The shooting took place in strict secrecy in different regions of Moscow, mainly in Chertanovo, and at the facilities of the Ministry of Defense with the participation of the latest military equipment of the Russian Armed Forces. The shooting involved armored personnel carriers, helicopters, Uranus-6 robots, drones, armored vehicles GAZ Tigr, Typhoon (AFV family) and the Russian aircraft carrier Admiral Kuznetsov.

=== Post-production ===
The visual effects involved 255 artists of the Russian company Main Road Post, which until that time worked on the films Metro (2013 film), August Eighth (2012 film), Wanted (2008 film), Stalingrad (2013 film) and The Duelist (2016 film). It took about a year and a half to work with effects. The most difficult effects are considered the moment of the fall of the spacecraft.

==Soundtrack==
The music for the picture was written by composer Ivan Burlyaev.
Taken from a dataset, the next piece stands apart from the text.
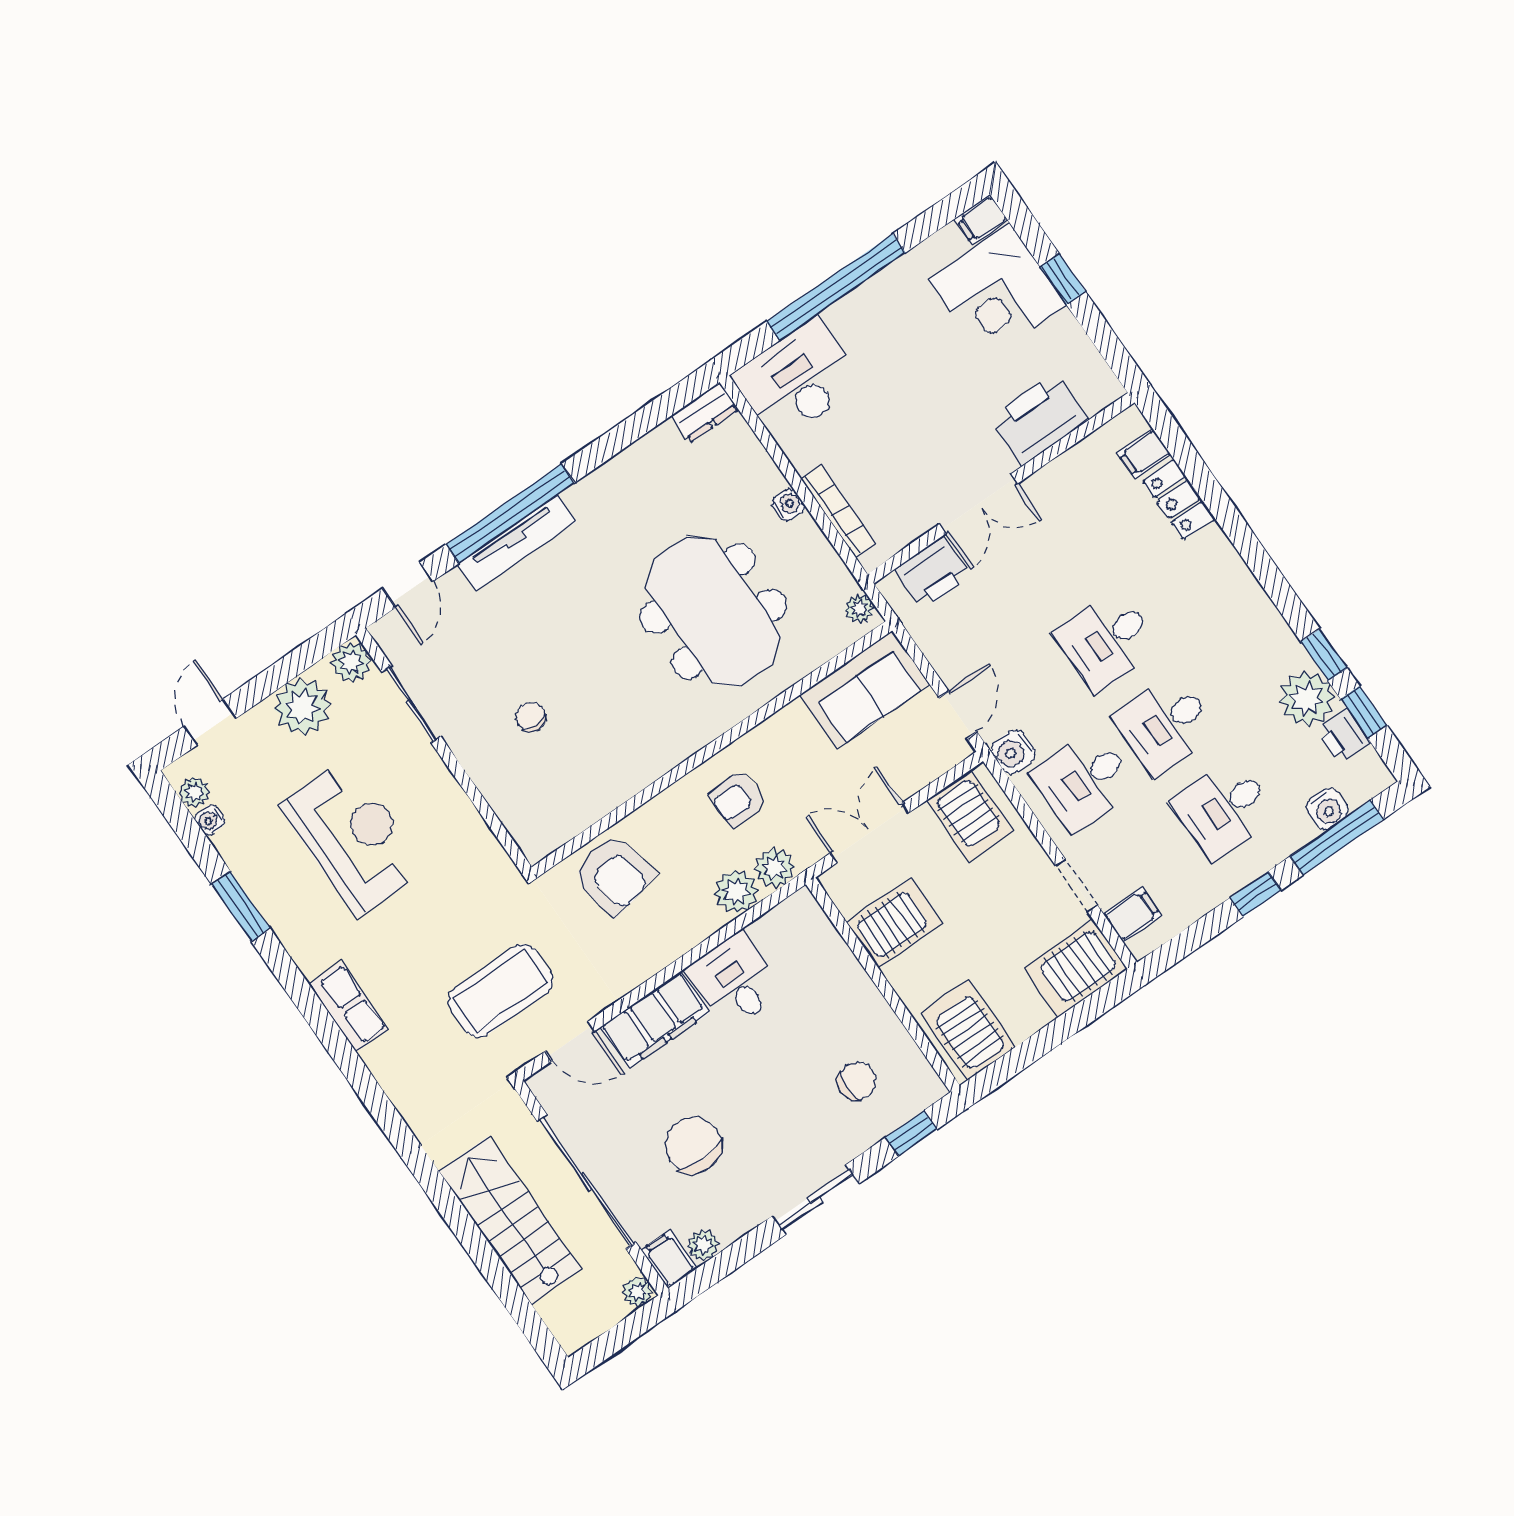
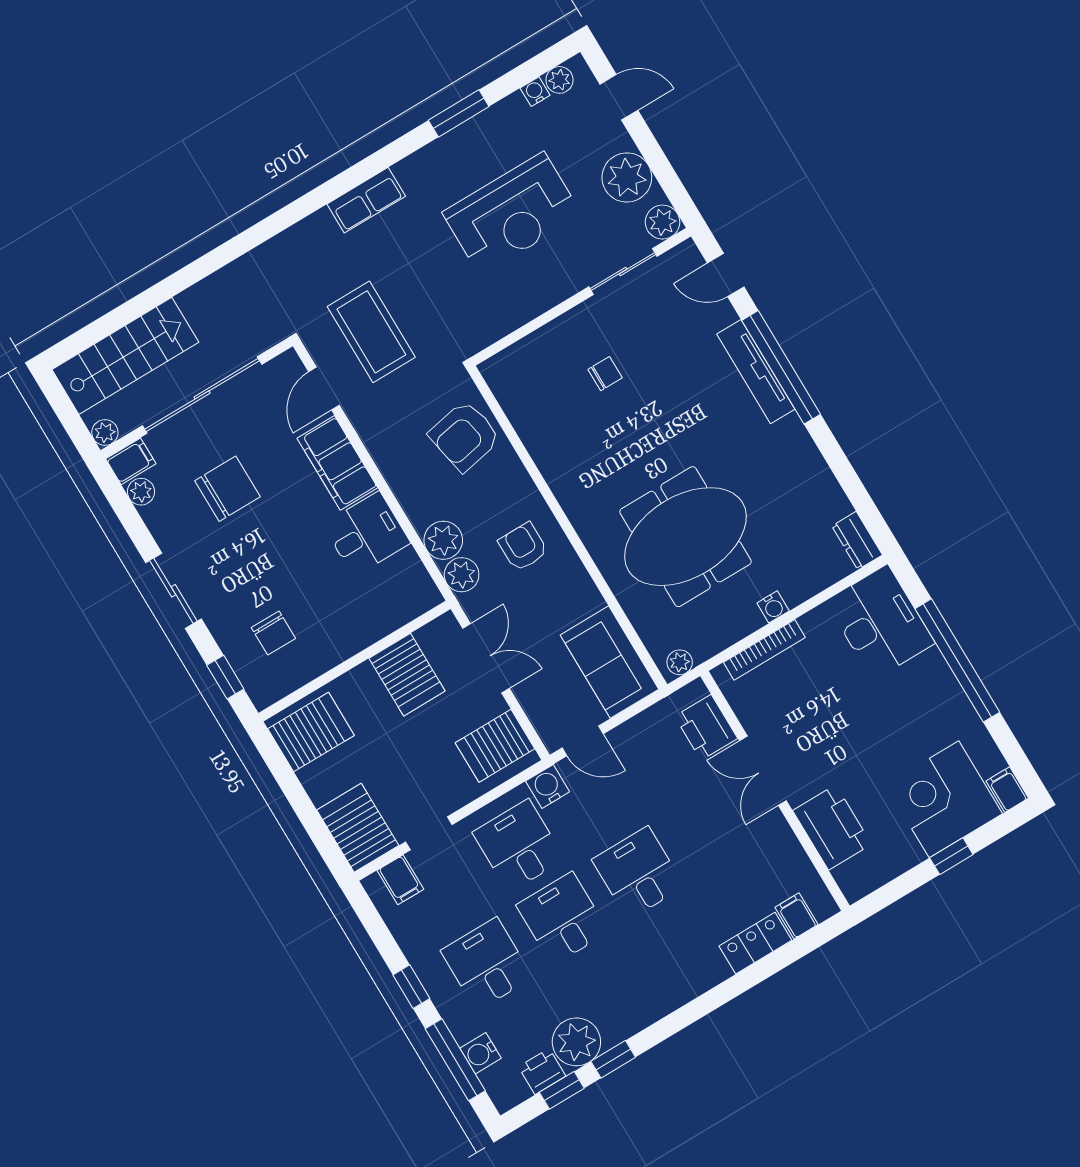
stairs: (510, 1220) -> (125, 356), moved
The soundtrack includes 34 tracks. On January 26, the soundtrack for the film was released on Yandex Music, and on January 27 in iTunes.

==Release==
Attraction was released in Russia, Armenia, Belarus and Kazakhstan on 26 January 2017 and Vietnam on 27 January 2017.

==Reception==
The budget of the film was 380 million rubles, or, according to other sources, 520 million rubles including film marketing.

===Box office===
Attraction was a commercial success. It grossed 44 million RUB on its opening day, and held on the top of Russian box office for several weeks. By the end of its theatrical run, Attraction grossed more than 1 billion RUB, approximately three times the movie's budget.

===Critical response===
Attraction received significant positive reviews in Russian media, including Afisha, Kommersant, Mir Fantastiki, KG-portal, and The Hollywood Reporter. According to review aggregator Kritikanstvo.ru, out of 58 reviews, 10 were negative, and the average rating of the movie was 6.4 out of 10. Attraction was praised for its social commentary, visuals and acting (Oleg Menshikov's performance in particular), but some reviews criticized the movie's negative portrayal of Russian youth and certain inconsistencies in characterization.

Attraction has an approval rating of 36% on review aggregator website Rotten Tomatoes, based on 11 reviews, and an average rating of 4.90/10.